### Problem description
Copy exactly the stretch of data below from the line with "focal_35mm: 97" through the line with "f_number: 4.5", including both of those lines.

---

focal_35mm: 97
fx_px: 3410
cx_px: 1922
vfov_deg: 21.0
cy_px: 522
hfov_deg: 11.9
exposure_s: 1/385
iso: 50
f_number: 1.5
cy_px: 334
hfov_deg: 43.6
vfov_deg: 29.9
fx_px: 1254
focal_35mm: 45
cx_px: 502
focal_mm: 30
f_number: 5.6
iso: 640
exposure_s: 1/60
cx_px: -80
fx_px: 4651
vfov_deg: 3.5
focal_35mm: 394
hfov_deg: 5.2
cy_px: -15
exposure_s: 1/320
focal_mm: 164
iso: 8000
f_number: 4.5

---

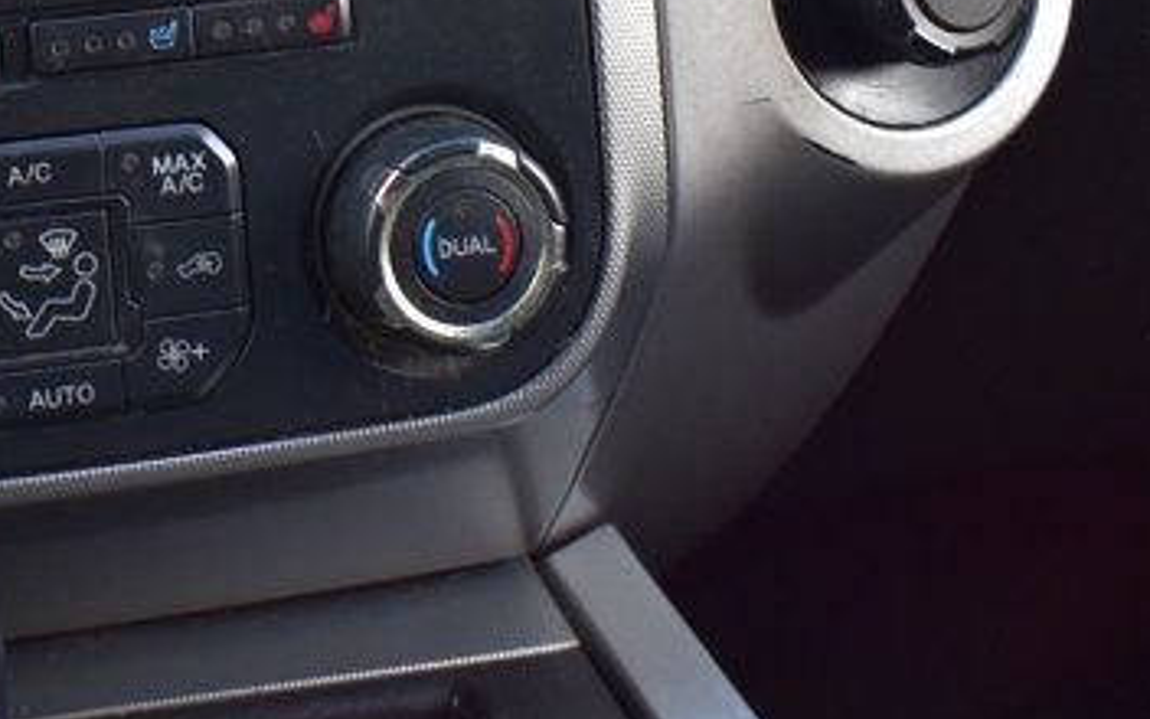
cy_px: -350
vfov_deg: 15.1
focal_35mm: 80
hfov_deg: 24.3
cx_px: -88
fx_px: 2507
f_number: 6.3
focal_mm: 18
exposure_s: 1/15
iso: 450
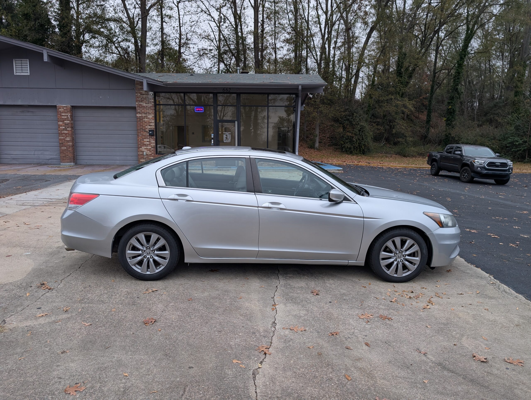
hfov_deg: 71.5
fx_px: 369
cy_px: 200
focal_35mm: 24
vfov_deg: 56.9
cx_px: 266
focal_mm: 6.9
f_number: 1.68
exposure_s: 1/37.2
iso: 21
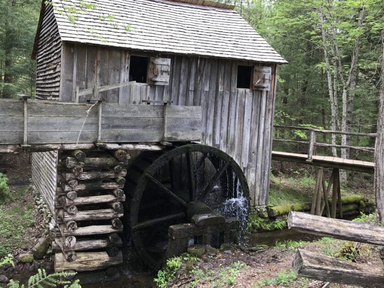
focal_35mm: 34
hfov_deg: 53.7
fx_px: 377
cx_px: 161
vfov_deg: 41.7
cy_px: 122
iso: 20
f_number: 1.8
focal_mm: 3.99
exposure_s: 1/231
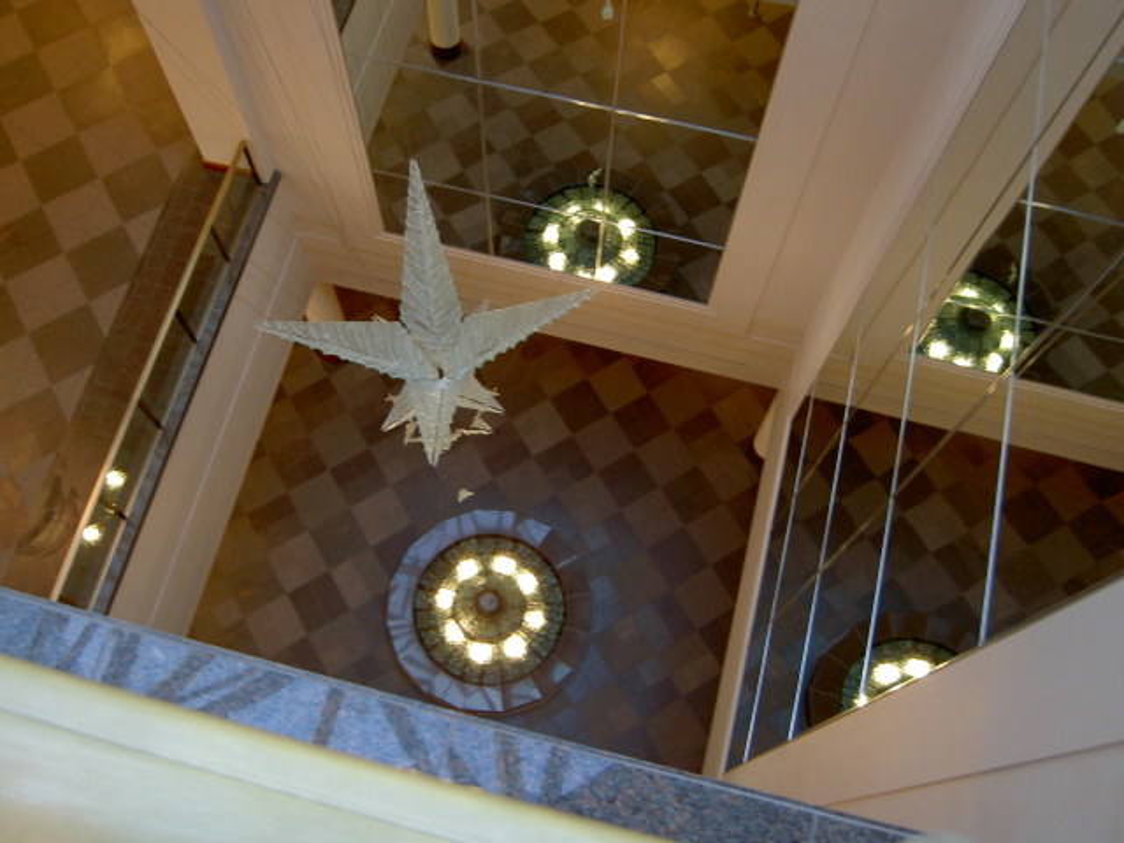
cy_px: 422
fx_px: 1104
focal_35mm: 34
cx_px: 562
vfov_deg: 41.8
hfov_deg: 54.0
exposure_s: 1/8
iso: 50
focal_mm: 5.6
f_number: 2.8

---

### Output for this exercise
focal_35mm: 97
fx_px: 3410
cx_px: 1922
vfov_deg: 21.0
cy_px: 522
hfov_deg: 11.9
exposure_s: 1/385
iso: 50
f_number: 1.5
cy_px: 334
hfov_deg: 43.6
vfov_deg: 29.9
fx_px: 1254
focal_35mm: 45
cx_px: 502
focal_mm: 30
f_number: 5.6
iso: 640
exposure_s: 1/60
cx_px: -80
fx_px: 4651
vfov_deg: 3.5
focal_35mm: 394
hfov_deg: 5.2
cy_px: -15
exposure_s: 1/320
focal_mm: 164
iso: 8000
f_number: 4.5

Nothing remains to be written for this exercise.